## WHAT TO PRODUCE
Repeat, word for word, each of the records shown below, without their pictures.

Transcribed page contents
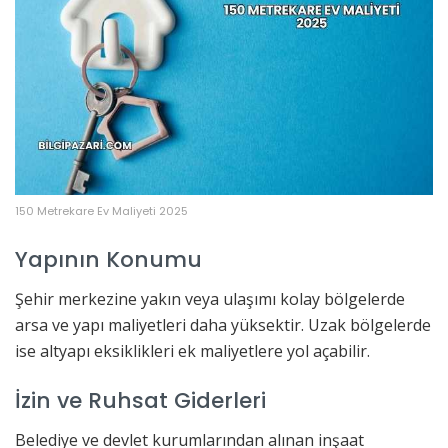
150 Metrekare Ev Maliyeti 2025
Yapının Konumu
Şehir merkezine yakın veya ulaşımı kolay bölgelerde
arsa ve yapı maliyetleri daha yüksektir. Uzak bölgelerde
ise altyapı eksiklikleri ek maliyetlere yol açabilir.
İzin ve Ruhsat Giderleri
Belediye ve devlet kurumlarından alınan inşaat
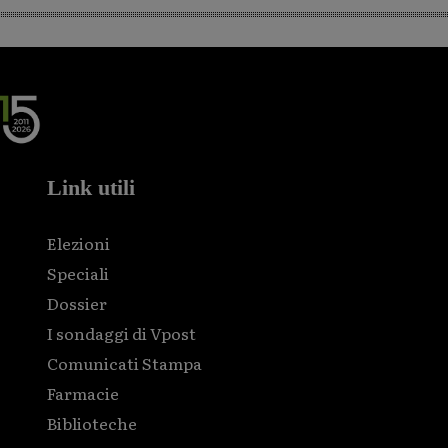
Link utili
Elezioni
Speciali
Dossier
I sondaggi di Vpost
Comunicati Stampa
Farmacie
Biblioteche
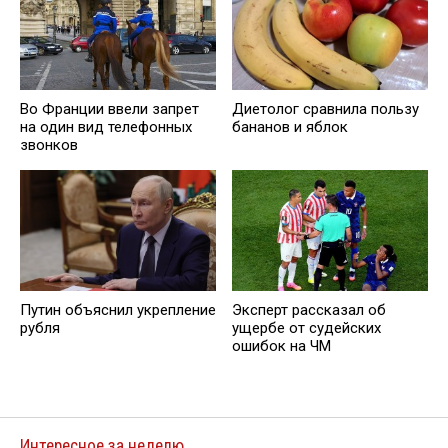
Во Франции ввели запрет
Диетолог сравнила пользу
на один вид телефонных
бананов и яблок
звонков
Путин объяснил укрепление
Эксперт рассказал об
рубля
ущербе от судейских
ошибок на ЧМ
Интересное за неделю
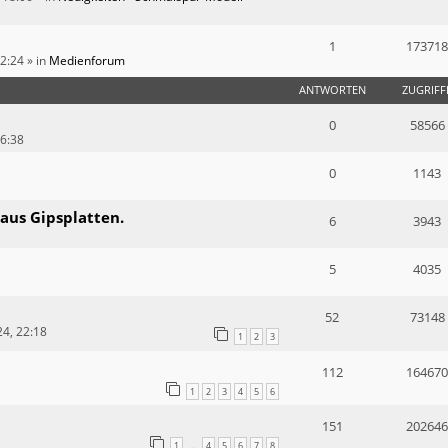
1
173718
12:24
» in
Medienforum
ANTWORTEN
ZUGRIFF
0
58566
16:38
0
1143
 aus Gipsplatten.
6
3943
5
4035
52
73148
4, 22:18
1
2
3
112
164670
1
2
3
4
5
6
151
202646
1
4
5
6
7
8
…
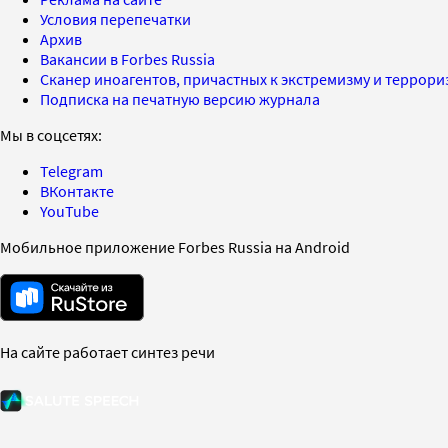
Условия перепечатки
Архив
Вакансии в Forbes Russia
Сканер иноагентов, причастных к экстремизму и террор
Подписка на печатную версию журнала
Мы в соцсетях:
Telegram
ВКонтакте
YouTube
Мобильное приложение Forbes Russia на Android
На сайте работает синтез речи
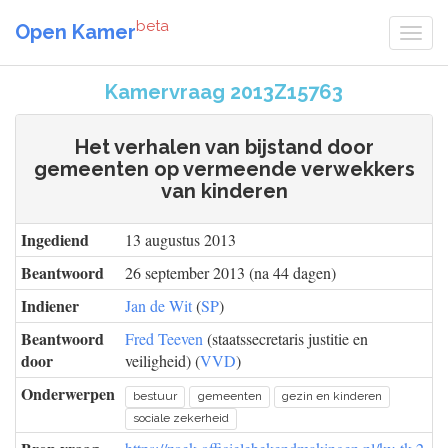
beta
Open Kamer
Kamervraag 2013Z15763
Het verhalen van bijstand door
gemeenten op vermeende verwekkers
van kinderen
Ingediend
13 augustus 2013
Beantwoord
26 september 2013 (na 44 dagen)
Indiener
Jan de Wit
(
SP
)
Beantwoord
Fred Teeven
(staatssecretaris justitie en
door
veiligheid) (
VVD
)
Onderwerpen
bestuur
gemeenten
gezin en kinderen
sociale zekerheid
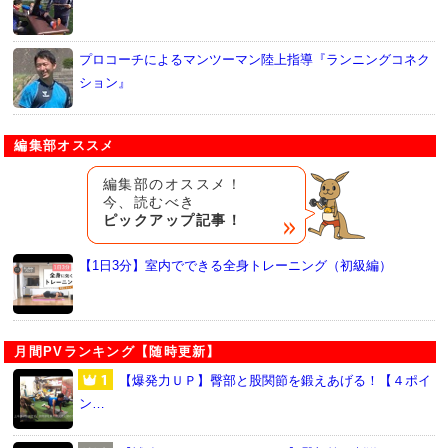
プロコーチによるマンツーマン陸上指導『ランニングコネク
ション』
編集部オススメ
編集部のオススメ！
今、読むべき
ピックアップ記事！
【1日3分】室内でできる全身トレーニング（初級編）
月間PVランキング【随時更新】
【爆発力ＵＰ】臀部と股関節を鍛えあげる！【４ポイ
ン…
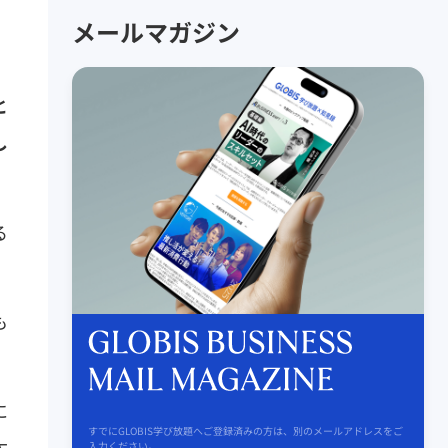
メールマガジン
と
し
る
も
に
すでにGLOBIS学び放題へご登録済みの方は、別のメールアドレスをご
大
入力ください。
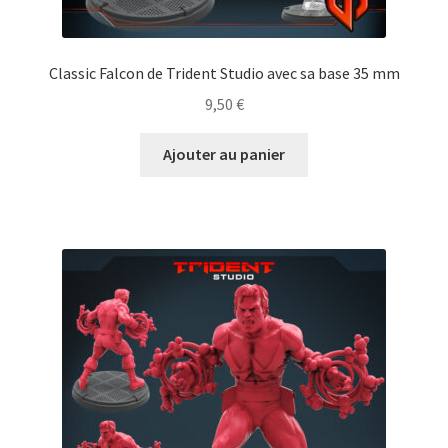
Classic Falcon de Trident Studio avec sa base 35 mm
9,50
€
Ajouter au panier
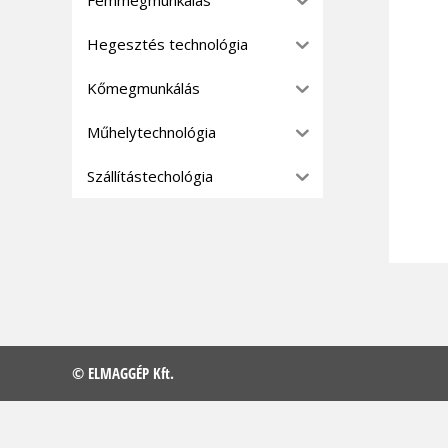
Hegesztés technológia
Kőmegmunkálás
Műhelytechnológia
Szállítástechológia
© ELMAGGÉP Kft.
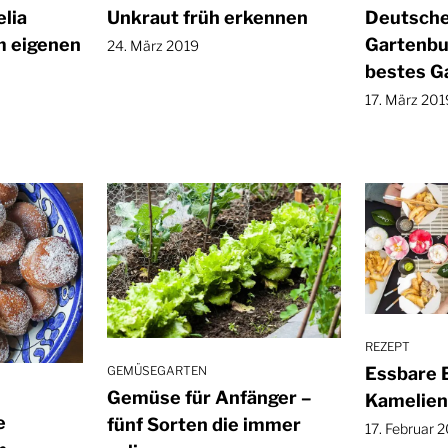
lia
Unkraut früh erkennen
Deutsch
m eigenen
Gartenbu
24. März 2019
bestes G
17. März 201
REZEPT
Essbare 
GEMÜSEGARTEN
Gemüse für Anfänger –
Kamelien
e
fünf Sorten die immer
17. Februar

## ANSWER BOX
150 Metrekare Ev Maliyeti 2025
Yapının Konumu
Şehir merkezine yakın veya ulaşımı kolay bölgelerde
arsa ve yapı maliyetleri daha yüksektir. Uzak bölgelerde
ise altyapı eksiklikleri ek maliyetlere yol açabilir.
İzin ve Ruhsat Giderleri
Belediye ve devlet kurumlarından alınan inşaat
Link utili
Elezioni
Speciali
Dossier
I sondaggi di Vpost
Comunicati Stampa
Farmacie
Biblioteche
Во Франции ввели запрет
Диетолог сравнила пользу
на один вид телефонных
бананов и яблок
звонков
Путин объяснил укрепление
Эксперт рассказал об
рубля
ущербе от судейских
ошибок на ЧМ
Интересное за неделю
1
173718
12:24
» in
Medienforum
ANTWORTEN
ZUGRIFF
0
58566
16:38
0
1143
 aus Gipsplatten.
6
3943
5
4035
52
73148
4, 22:18
1
2
3
112
164670
1
2
3
4
5
6
151
202646
1
4
5
6
7
8
…
Условия перепечатки
Архив
Вакансии в Forbes Russia
Сканер иноагентов, причастных к экстремизму и террор
Подписка на печатную версию журнала
Мы в соцсетях:
Telegram
ВКонтакте
YouTube
Мобильное приложение Forbes Russia на Android
На сайте работает синтез речи
beta
Open Kamer
Kamervraag 2013Z15763
Het verhalen van bijstand door
gemeenten op vermeende verwekkers
van kinderen
Ingediend
13 augustus 2013
Beantwoord
26 september 2013 (na 44 dagen)
Indiener
Jan de Wit
(
SP
)
Beantwoord
Fred Teeven
(staatssecretaris justitie en
door
veiligheid) (
VVD
)
Onderwerpen
bestuur
gemeenten
gezin en kinderen
sociale zekerheid
プロコーチによるマンツーマン陸上指導『ランニングコネク
ション』
編集部オススメ
編集部のオススメ！
今、読むべき
ピックアップ記事！
【1日3分】室内でできる全身トレーニング（初級編）
月間PVランキング【随時更新】
【爆発力ＵＰ】臀部と股関節を鍛えあげる！【４ポイ
ン…
メールマガジン
と
し
る
も
に
すでにGLOBIS学び放題へご登録済みの方は、別のメールアドレスをご
大
入力ください。
Classic Falcon de Trident Studio avec sa base 35 mm
9,50
€
Ajouter au panier
Hegesztés technológia
Kőmegmunkálás
Műhelytechnológia
Szállítástechológia
© ELMAGGÉP Kft.
lia
Unkraut früh erkennen
Deutsch
m eigenen
Gartenbu
24. März 2019
bestes G
17. März 201
REZEPT
Essbare 
GEMÜSEGARTEN
Gemüse für Anfänger –
Kamelien
e
fünf Sorten die immer
17. Februar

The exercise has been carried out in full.